Note the second actions/checkout@v2: this is done to clone the deployment branch. Make sure you replace the repo reference with your own reference and the correct branch, if you don't use master and deployment. Again, there's a number of naming schemes, use whatever works for you. A side-effect of using actions/checkout is that it sets up the GitHub token automagically, meaning you don't have to figure out how that works. (I mean, I have no idea how to push with a custom token.

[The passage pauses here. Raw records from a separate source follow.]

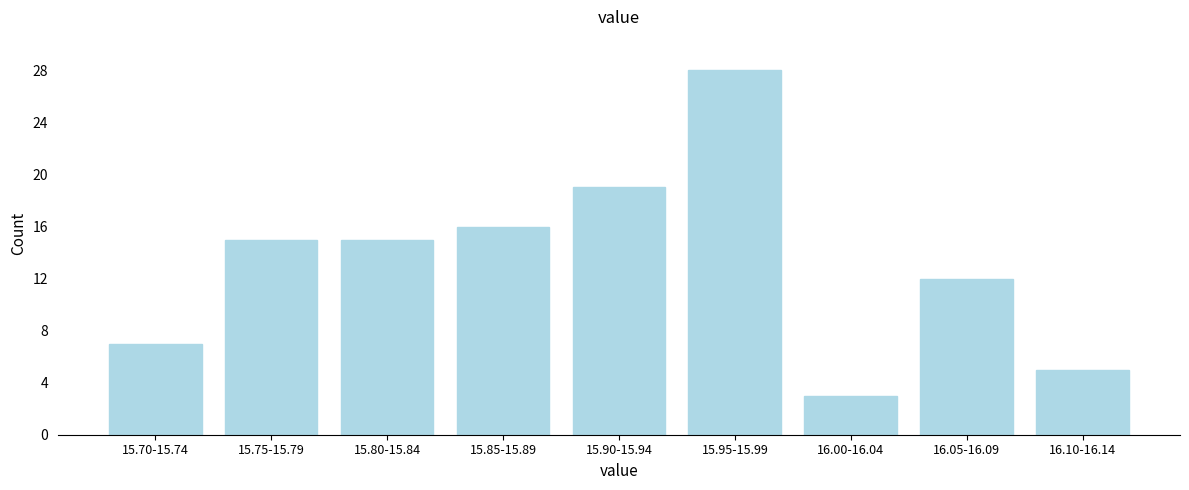

Reading right to left, transcribe all the data shown in this chart.

5	12	3	28	19	16	15	15	7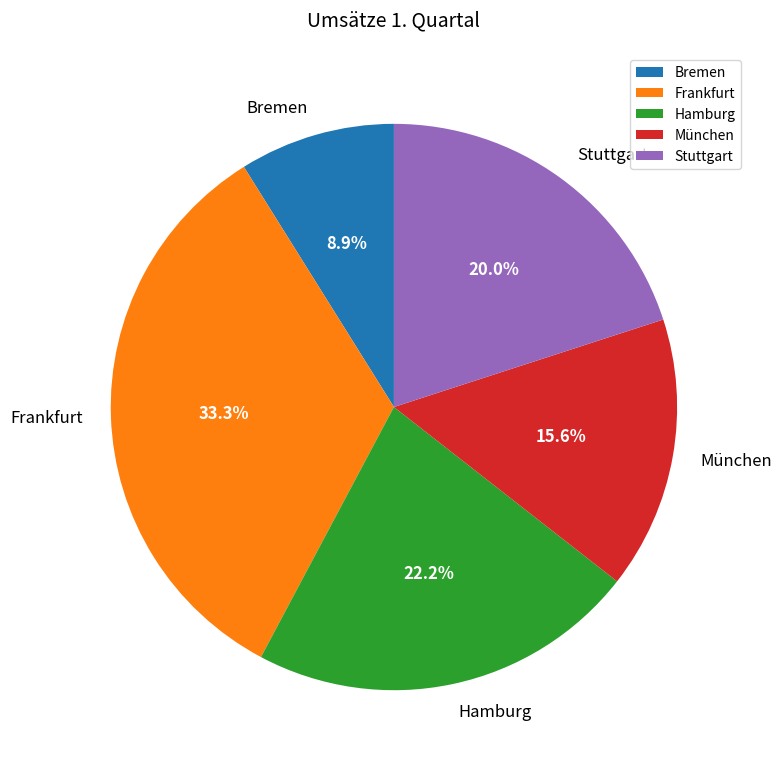

Is the sum of Frankfurt and Bremen greater than half?

No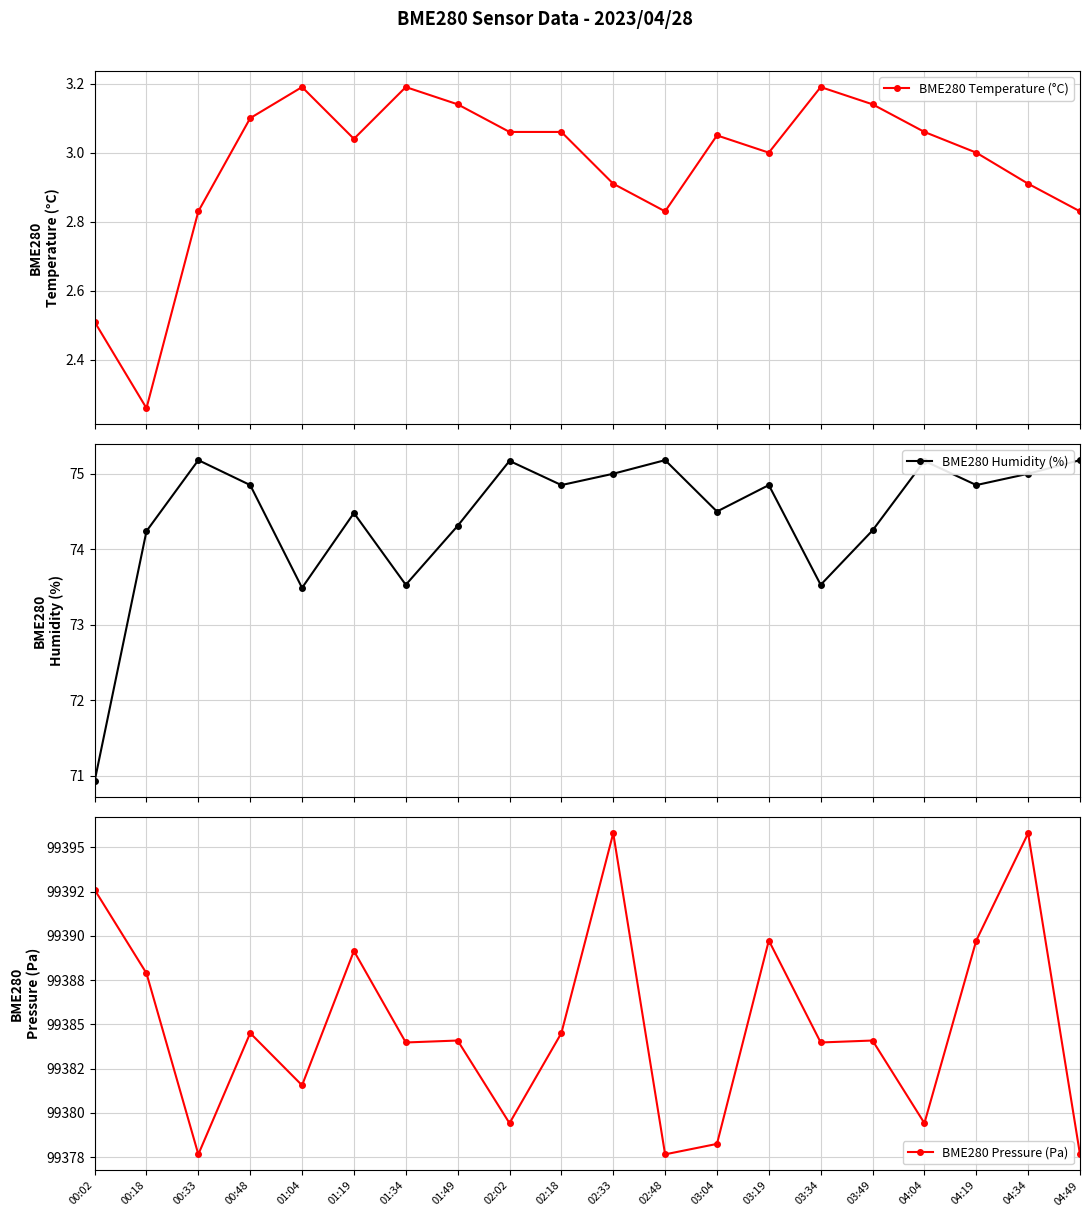

True or false: BME280 Temperature (°C) has more than 1 points higher than both neighbors.

True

This is definitely the easiest option)

git rm -rf . clears out the directory by removing all files tracked by git from the disk. In a normal repo, this will leave untracked files, but because nothing is .gitignored in the deployment repo, this isn't a concern. Everything will be removed except the .git folder, which is how we avoid conflicts and force pushing.

The rest of the action is straight-forward if you've ever messed around with it before. When a push is registered on the branch of your choice, the action is run. It can also be triggered manually, though there's rarely a reason to do so.

The action is run on the latest version of Ubuntu, because Linux is infinitely easier to use for these types of things. The username is meant to match the GitHub Actions bot to have it take ownership of the commits instead of you. This is again to make sure language stats and activity stats aren't interfered with, though that's just me. You can take ownership of the commits if you want, by changing the username and email appropriately. Signing these commits is tricky, however, and may not be doable.

My configuration relies on the latest version of hugo, as well as the extended version of hugo. You can set a specific version or not use the extended version if you prefer, though this is outlined in the action written by peaceiris.


With the action pushed, new updates to your primary branch are registered, causing Hugo to run and Actions to deploy your page. This is as close as it gets to proper Jekyll, where GitHub itself builds and deploys for you.

Finally, if you do decide to use the action with the docs folder on the same branch that the action is set to detect, you HAVE to add [skip ci] to the commit message. Otherwise, the commit you make is picked up by the action that then rebuilds right after rebuilding. It shouldn't cause an infinite loop, however, but it's an unnecessary use of free CI resources.